Here's another old actor saying: It's very easy to go down, so always live up. Incline yourself upward.

I'd prefer if people had no impressions of me. As a kid, I had to tell my own family, "Please, just don't talk about me!" Because they always got it wrong. Always, I just didn't want them to tell anyone anything about me. God knew, they had a great opinion and they loved me and meant well, but it was like, "Please, you don't have this right." You know what I mean?

Men dominate because of physicality, and thus they have mercy where women do not.

When it's over for a woman, it's over. You're not getting an appeal.

There's a tacit agreement in the nation today that the white male is the only legitimate target for any and all satire, criticism, and so forth. And we pretty much just accept it. A lot of people in the middle of their lives have a secret yearning for more romance.

I don't know if this is a true statistic, but I heard somewhere that there are three times as many single women over 40 as single men. That's what we got from the women's movement. The chickens have come home to roost.

I respect the social graces enormously. How to pass the food. Don't yell from one room to another. Don't go through a closed door without a knock.
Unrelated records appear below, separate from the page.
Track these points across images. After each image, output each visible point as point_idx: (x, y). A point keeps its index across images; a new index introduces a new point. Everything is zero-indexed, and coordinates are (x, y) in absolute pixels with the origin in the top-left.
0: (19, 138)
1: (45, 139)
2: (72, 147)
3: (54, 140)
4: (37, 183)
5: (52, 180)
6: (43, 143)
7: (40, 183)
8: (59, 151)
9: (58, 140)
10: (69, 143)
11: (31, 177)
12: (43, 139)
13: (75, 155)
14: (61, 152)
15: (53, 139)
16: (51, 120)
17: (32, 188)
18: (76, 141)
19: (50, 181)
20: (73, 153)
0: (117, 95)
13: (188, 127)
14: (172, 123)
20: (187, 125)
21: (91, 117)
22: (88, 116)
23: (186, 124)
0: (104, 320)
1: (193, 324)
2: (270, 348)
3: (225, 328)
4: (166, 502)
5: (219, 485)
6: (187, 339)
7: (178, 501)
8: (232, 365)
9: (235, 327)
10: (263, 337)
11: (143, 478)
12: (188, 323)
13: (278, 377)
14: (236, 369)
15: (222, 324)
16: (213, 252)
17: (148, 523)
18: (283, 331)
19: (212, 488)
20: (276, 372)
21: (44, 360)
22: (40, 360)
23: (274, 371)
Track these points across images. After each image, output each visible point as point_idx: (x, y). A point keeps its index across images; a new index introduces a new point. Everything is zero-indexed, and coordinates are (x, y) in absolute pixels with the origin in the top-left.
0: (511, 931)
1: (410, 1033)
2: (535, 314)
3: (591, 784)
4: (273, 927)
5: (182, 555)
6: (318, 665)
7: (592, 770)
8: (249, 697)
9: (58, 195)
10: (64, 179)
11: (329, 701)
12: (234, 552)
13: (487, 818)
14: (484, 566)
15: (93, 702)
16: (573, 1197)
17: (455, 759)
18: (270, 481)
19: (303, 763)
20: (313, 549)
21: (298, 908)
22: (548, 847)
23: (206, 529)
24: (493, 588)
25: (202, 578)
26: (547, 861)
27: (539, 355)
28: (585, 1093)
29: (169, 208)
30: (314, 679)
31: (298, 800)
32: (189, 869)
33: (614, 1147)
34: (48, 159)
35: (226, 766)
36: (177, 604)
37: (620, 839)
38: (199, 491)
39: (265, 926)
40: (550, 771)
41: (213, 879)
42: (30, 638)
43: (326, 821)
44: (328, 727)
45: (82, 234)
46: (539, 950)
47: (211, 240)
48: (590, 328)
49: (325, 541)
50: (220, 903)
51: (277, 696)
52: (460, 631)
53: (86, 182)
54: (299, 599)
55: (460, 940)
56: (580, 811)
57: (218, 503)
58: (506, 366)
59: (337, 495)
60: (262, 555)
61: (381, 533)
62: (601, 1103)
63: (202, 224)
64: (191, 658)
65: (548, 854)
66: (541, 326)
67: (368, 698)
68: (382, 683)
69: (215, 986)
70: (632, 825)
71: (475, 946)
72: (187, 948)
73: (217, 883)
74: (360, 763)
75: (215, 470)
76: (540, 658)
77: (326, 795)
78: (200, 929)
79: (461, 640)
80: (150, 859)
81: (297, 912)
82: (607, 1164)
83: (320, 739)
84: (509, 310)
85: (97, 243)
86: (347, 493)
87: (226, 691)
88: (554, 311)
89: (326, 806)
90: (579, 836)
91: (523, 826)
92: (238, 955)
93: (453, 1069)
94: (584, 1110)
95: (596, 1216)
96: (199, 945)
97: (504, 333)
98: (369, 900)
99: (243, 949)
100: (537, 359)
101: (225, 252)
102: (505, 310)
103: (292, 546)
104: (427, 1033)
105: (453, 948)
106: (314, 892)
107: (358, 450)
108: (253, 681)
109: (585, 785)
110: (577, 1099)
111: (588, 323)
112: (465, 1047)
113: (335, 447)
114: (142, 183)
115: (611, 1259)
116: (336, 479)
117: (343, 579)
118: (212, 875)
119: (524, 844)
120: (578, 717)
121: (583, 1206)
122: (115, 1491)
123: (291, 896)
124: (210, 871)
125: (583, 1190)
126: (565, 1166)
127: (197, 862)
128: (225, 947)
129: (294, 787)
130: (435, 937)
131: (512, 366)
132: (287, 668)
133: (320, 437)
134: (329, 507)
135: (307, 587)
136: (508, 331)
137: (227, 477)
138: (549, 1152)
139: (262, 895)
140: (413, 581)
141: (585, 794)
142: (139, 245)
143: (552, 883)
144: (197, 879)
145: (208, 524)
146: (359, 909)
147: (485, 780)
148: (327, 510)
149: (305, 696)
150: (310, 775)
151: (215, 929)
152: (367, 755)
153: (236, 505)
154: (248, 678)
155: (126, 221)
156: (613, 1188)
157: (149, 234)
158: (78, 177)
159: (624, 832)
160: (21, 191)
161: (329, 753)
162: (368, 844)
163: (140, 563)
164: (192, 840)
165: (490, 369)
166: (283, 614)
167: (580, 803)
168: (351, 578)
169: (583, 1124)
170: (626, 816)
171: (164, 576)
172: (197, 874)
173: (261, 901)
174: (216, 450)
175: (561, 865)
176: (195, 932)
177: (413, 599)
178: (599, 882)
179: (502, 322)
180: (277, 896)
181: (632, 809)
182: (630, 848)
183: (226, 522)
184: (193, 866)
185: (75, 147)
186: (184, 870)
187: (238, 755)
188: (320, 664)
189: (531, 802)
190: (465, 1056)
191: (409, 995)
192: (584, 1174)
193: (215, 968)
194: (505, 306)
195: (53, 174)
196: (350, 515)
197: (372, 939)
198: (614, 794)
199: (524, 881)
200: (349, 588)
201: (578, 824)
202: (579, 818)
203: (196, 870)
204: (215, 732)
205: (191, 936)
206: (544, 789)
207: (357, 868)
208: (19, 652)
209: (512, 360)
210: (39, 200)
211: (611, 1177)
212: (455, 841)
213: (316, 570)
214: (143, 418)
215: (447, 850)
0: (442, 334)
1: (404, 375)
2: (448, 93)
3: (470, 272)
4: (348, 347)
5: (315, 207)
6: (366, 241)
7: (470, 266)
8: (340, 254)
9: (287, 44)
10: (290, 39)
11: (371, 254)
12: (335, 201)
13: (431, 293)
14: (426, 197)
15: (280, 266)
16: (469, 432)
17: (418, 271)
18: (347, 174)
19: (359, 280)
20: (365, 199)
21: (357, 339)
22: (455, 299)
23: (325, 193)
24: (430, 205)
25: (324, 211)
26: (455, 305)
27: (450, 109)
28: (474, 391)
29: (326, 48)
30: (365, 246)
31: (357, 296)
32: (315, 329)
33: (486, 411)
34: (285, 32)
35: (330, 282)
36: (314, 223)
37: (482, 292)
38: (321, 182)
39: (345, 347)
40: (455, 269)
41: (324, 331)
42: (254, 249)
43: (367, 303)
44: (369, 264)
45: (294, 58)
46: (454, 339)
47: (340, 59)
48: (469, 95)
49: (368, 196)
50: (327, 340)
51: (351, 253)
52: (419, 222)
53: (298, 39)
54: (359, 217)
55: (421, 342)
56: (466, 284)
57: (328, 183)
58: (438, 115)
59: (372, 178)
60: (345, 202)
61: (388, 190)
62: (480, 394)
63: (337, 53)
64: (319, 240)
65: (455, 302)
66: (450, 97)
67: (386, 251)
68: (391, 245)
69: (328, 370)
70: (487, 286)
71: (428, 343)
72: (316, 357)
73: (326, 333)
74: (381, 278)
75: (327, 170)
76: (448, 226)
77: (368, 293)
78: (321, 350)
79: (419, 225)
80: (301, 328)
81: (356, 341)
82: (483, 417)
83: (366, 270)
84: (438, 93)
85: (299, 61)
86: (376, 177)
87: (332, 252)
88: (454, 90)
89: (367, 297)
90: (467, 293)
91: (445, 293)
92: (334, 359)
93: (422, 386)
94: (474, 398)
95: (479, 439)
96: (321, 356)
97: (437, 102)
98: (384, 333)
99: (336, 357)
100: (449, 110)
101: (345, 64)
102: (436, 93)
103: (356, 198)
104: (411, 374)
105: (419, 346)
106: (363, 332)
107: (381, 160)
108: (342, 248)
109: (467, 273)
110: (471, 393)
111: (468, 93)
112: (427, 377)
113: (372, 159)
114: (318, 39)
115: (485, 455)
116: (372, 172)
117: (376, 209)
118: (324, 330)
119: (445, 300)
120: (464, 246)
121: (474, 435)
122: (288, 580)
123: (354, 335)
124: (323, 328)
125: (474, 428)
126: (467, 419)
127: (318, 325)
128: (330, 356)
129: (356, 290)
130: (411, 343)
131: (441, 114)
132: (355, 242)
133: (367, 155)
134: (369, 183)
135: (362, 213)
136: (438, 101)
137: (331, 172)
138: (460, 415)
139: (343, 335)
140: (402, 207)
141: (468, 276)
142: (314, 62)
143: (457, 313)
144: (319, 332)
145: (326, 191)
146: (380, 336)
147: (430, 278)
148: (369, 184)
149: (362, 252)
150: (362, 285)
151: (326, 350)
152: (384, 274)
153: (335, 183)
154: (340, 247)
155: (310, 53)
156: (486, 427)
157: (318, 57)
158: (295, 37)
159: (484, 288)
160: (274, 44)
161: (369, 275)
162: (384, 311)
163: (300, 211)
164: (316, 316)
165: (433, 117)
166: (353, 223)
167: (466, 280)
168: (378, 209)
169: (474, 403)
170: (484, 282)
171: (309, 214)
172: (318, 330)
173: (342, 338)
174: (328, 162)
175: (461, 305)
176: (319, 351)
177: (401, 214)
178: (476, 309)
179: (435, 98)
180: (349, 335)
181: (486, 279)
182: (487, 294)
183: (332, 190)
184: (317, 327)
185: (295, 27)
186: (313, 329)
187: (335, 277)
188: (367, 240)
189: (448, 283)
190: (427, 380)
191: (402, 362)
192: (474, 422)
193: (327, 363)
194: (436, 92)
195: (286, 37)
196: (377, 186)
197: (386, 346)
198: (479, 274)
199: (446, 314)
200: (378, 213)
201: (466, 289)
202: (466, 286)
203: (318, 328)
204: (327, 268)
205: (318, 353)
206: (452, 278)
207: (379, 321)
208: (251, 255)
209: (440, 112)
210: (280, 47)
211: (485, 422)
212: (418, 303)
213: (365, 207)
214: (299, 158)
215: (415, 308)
Open the doors for the ladies. All these millions of simple household behaviours make for a better life.

We can't live in constant rebellion against our parents – it's just silly. I'm very well mannered. It's not an abstract thing. It's a shared language of expectations.

I think the Greeks invented sports as an antidote to philosophy. In sports there are absolute rules. It's not, "What about this? What about that?" Either you're safe or you're out. It's 10 yards or it's not. It's in the hoop or out of the hoop. It's certain.

What do I do well as a father? I'm there all the time. I give unconditional love. And I have a lot of skills in terms of getting them to express themselves. I'm good with handy hints – if they can tell me what their problem is – 'cos I've had a lot of problems in life myself. I make an effort to expose them to things. I want them to have a deep, inner feeling that it's alright to be happy, that you don't have to be constantly manufacturing problems that you don't really have.

A lot of my life lessons were learned as a child gambler on the boardwalk.

I resist all established beliefs. My religion basically is to be immediate, to live in the now. It's an old cliché, I know, but mine.